# Womens dutch style bike



## marafi (23 Oct 2011)

Hello all,



Decided i hope to cycle to uni now. Though, i must find a good bike to cycle with on the back streets or road. So i am hoping to find a bike that is much much lower then this one. http://www.evanscycles.com/products/dawes/duchess-2011-womens-hybrid-bike-ec018638. Like 150 or 200 max. But very similar, in style such as the skirt guard and basket. Post pictures please and needs to be in London only. I will hopefully pick it up.


Regards,



Marafi. P.s still looking for a folding bike too either of them if given a good price.


----------



## vickster (23 Oct 2011)

Have you looked on Gumtree or ebay (making sure you check the provenance of the bike)

e.g. http://www.gumtree.c...r-sale/88982745 (expect sold but they do appear)

or http://www.ebay.co.u...=item35b6205383 (although sounds like the rider had an off, it's on gumtree too so could haggle more easily than fleabay)


----------



## funnymummy (23 Oct 2011)

Try Ebay, lots of New, cheapish ladies bikes on there, if you only want something to get to Uni & bcak on (ie not racing or long tours) then one of these might be ideal, and most do deliver...

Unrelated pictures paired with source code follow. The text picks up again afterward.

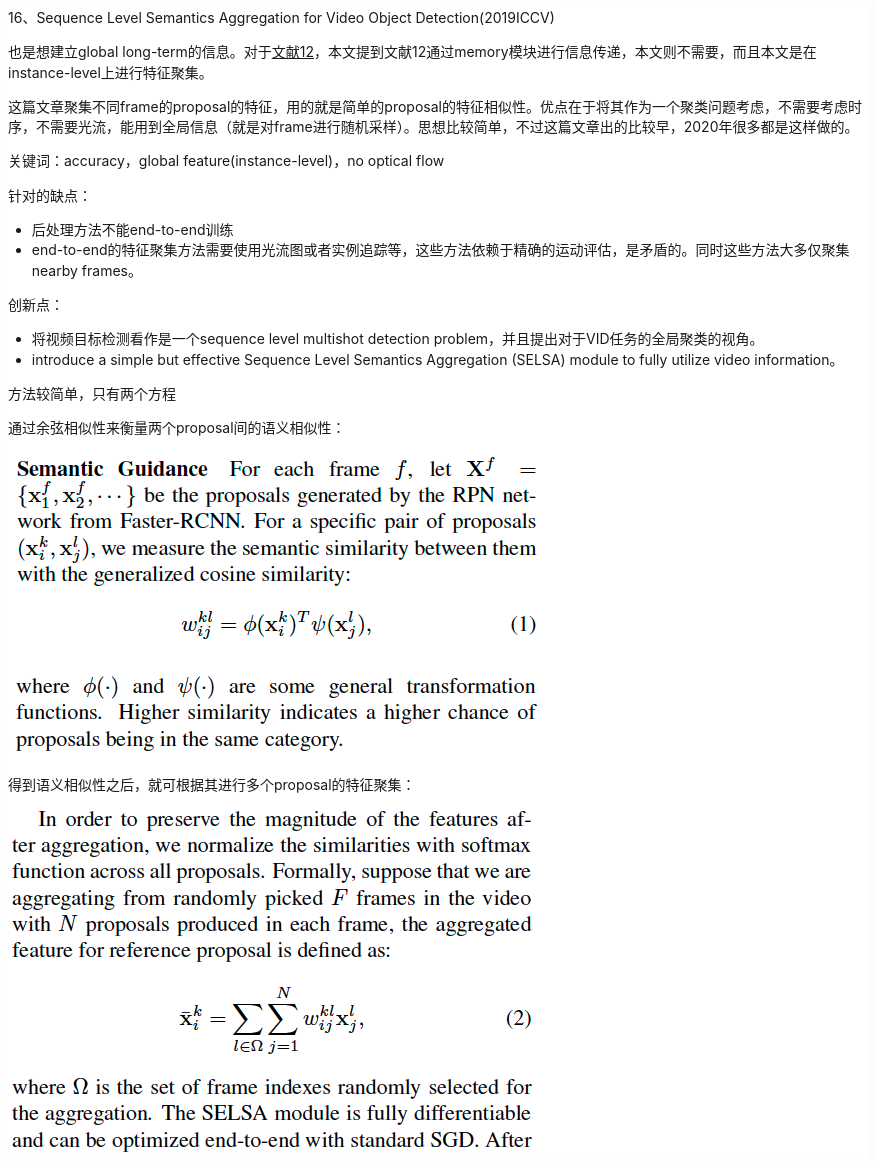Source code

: 

16、Sequence Level Semantics Aggregation for Video Object Detection(2019ICCV)

也是想建立global long-term的信息。对于[文献12](#12)，本文提到文献12通过memory模块进行信息传递，本文则不需要，而且本文是在instance-level上进行特征聚集。

这篇文章聚集不同frame的proposal的特征，用的就是简单的proposal的特征相似性。优点在于将其作为一个聚类问题考虑，不需要考虑时序，不需要光流，能用到全局信息（就是对frame进行随机采样）。思想比较简单，不过这篇文章出的比较早，2020年很多都是这样做的。

关键词：accuracy，global feature(instance-level)，no optical flow

针对的缺点：

- 后处理方法不能end-to-end训练
- end-to-end的特征聚集方法需要使用光流图或者实例追踪等，这些方法依赖于精确的运动评估，是矛盾的。同时这些方法大多仅聚集nearby frames。

创新点：

- 将视频目标检测看作是一个sequence level multishot detection problem，并且提出对于VID任务的全局聚类的视角。
- introduce a simple but effective Sequence Level Semantics Aggregation (SELSA) module to fully utilize video information。

方法较简单，只有两个方程

通过余弦相似性来衡量两个proposal间的语义相似性：

![image-20210506101803263](./VOD-overview/image-20210506101803263.png)

![image-20210506101923649](./VOD-overview/image-20210506101923649.png)

得到语义相似性之后，就可根据其进行多个proposal的特征聚集：

![image-20210506102259362](./VOD-overview/image-20210506102259362.png)
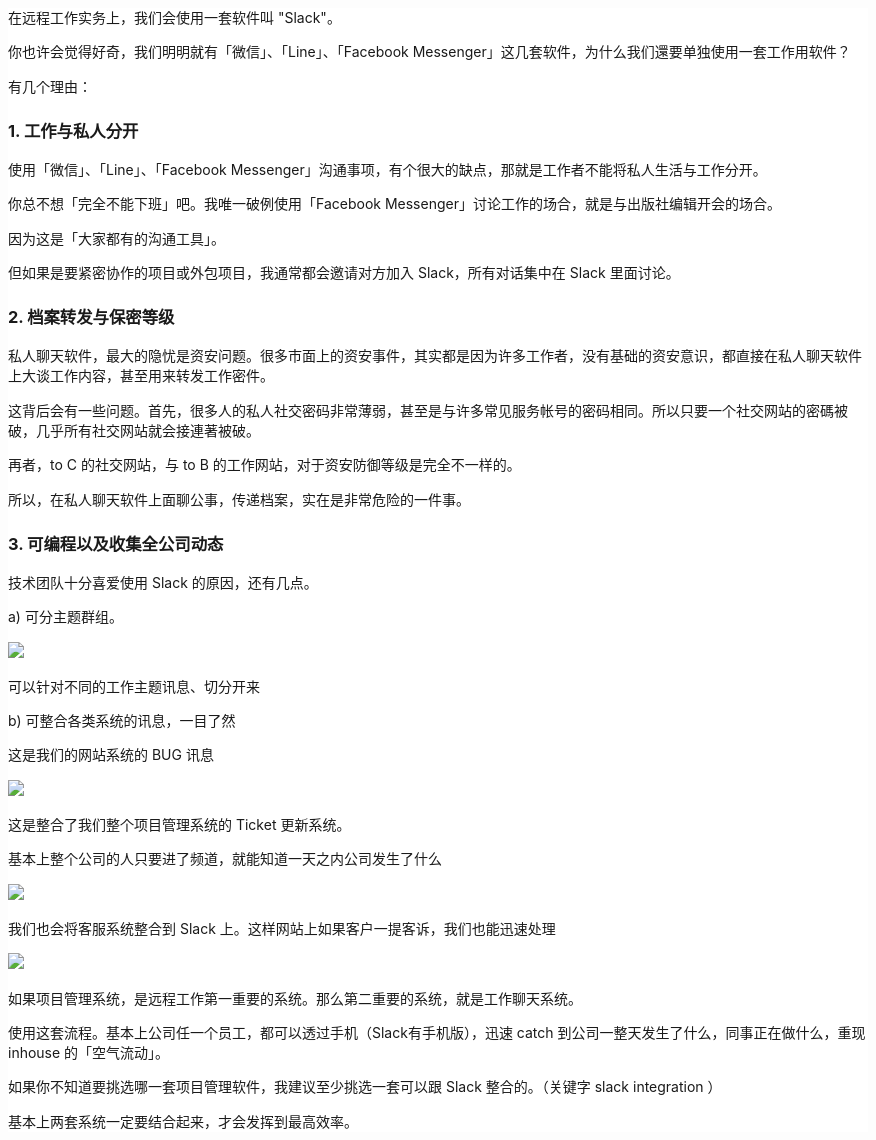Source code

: 在远程工作实务上，我们会使用一套软件叫 "Slack"。

你也许会觉得好奇，我们明明就有「微信」、「Line」、「Facebook Messenger」这几套软件，为什么我们還要单独使用一套工作用软件？

有几个理由：

### 1. 工作与私人分开

使用「微信」、「Line」、「Facebook Messenger」沟通事项，有个很大的缺点，那就是工作者不能将私人生活与工作分开。

你总不想「完全不能下班」吧。我唯一破例使用「Facebook Messenger」讨论工作的场合，就是与出版社编辑开会的场合。

因为这是「大家都有的沟通工具」。

但如果是要紧密协作的项目或外包项目，我通常都会邀请对方加入 Slack，所有对话集中在 Slack 里面讨论。

### 2. 档案转发与保密等级

私人聊天软件，最大的隐忧是资安问题。很多市面上的资安事件，其实都是因为许多工作者，没有基础的资安意识，都直接在私人聊天软件上大谈工作内容，甚至用来转发工作密件。

这背后会有一些问题。首先，很多人的私人社交密码非常薄弱，甚至是与许多常见服务帐号的密码相同。所以只要一个社交网站的密碼被破，几乎所有社交网站就会接連著被破。

再者，to C 的社交网站，与 to B 的工作网站，对于资安防御等级是完全不一样的。

所以，在私人聊天软件上面聊公事，传递档案，实在是非常危险的一件事。

### 3. 可编程以及收集全公司动态

技术团队十分喜爱使用 Slack 的原因，还有几点。

a) 可分主题群组。

![](https://d.pr/i/lOad4u+)

可以针对不同的工作主题讯息、切分开来

b) 可整合各类系统的讯息，一目了然

这是我们的网站系统的 BUG 讯息

![](https://d.pr/i/USZw8s+)

这是整合了我们整个项目管理系统的 Ticket 更新系统。

基本上整个公司的人只要进了频道，就能知道一天之内公司发生了什么

![](https://d.pr/i/bnJSQz+)

我们也会将客服系统整合到 Slack 上。这样网站上如果客户一提客诉，我们也能迅速处理

![](https://d.pr/i/d3pGz8+)

如果项目管理系统，是远程工作第一重要的系统。那么第二重要的系统，就是工作聊天系统。

使用这套流程。基本上公司任一个员工，都可以透过手机（Slack有手机版），迅速 catch 到公司一整天发生了什么，同事正在做什么，重现 inhouse 的「空气流动」。

如果你不知道要挑选哪一套项目管理软件，我建议至少挑选一套可以跟 Slack 整合的。（关键字 slack integration ）

基本上两套系统一定要结合起来，才会发挥到最高效率。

[font="'Comic Sans MS"]ladies bikes[/font]


----------



## Noodley (23 Oct 2011)

I thought you got a folding bike?


----------



## marafi (23 Oct 2011)

Thank you for all your help. Im still looking for both bikes.


----------



## vickster (23 Oct 2011)

Decathlon do folders too I think


----------



## vickster (23 Oct 2011)

They have one for £100 at the mo! http://www.decathlon.co.uk/b-fold-20-id_8186827.html OK single speed, no gears but presumably ok for round town


----------



## marafi (24 Oct 2011)

Many thanks vickster. I am not very good with gears on bikes. So i think ill just get them both without gears.



Regards,



MArafi.


----------



## Noodley (24 Oct 2011)

that is a great value folder - £100!  ...goes to check wallet


----------